▶ [WHAT TO WORK ON]: Starting with the line that contains "order: Odonata" and going on through the end of the data, copy those lines again with "common name" swapped for "vernacular name" and everything else left the same.

[A run of records]

════════

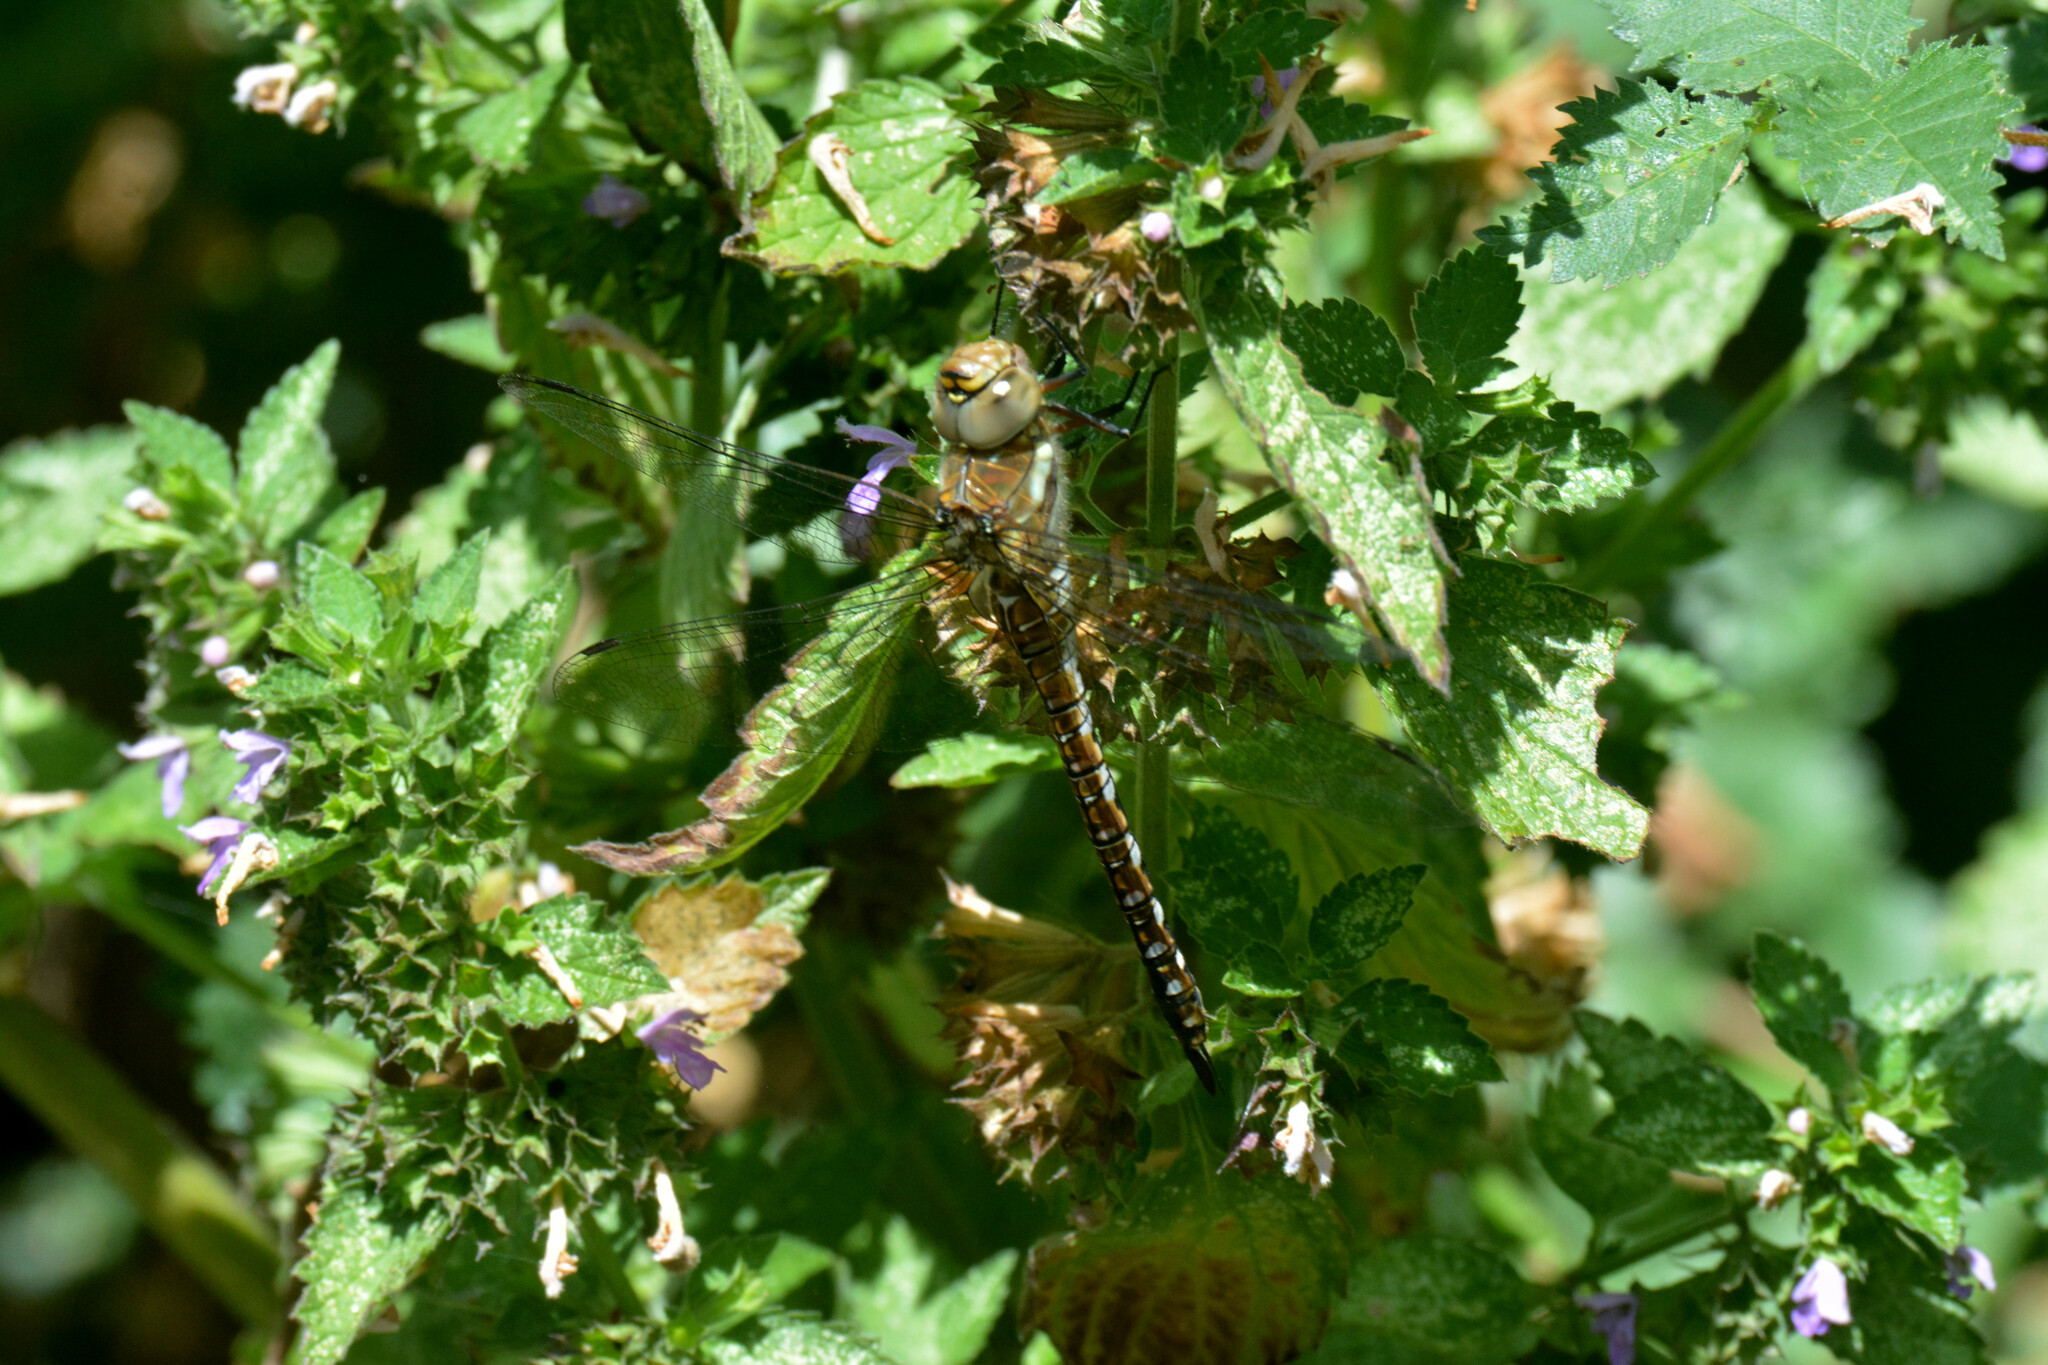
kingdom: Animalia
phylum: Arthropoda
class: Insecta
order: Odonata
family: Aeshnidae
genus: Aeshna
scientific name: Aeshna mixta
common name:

════════

▶ [COMPLETE RESPONSE]:
order: Odonata
family: Aeshnidae
genus: Aeshna
scientific name: Aeshna mixta
vernacular name:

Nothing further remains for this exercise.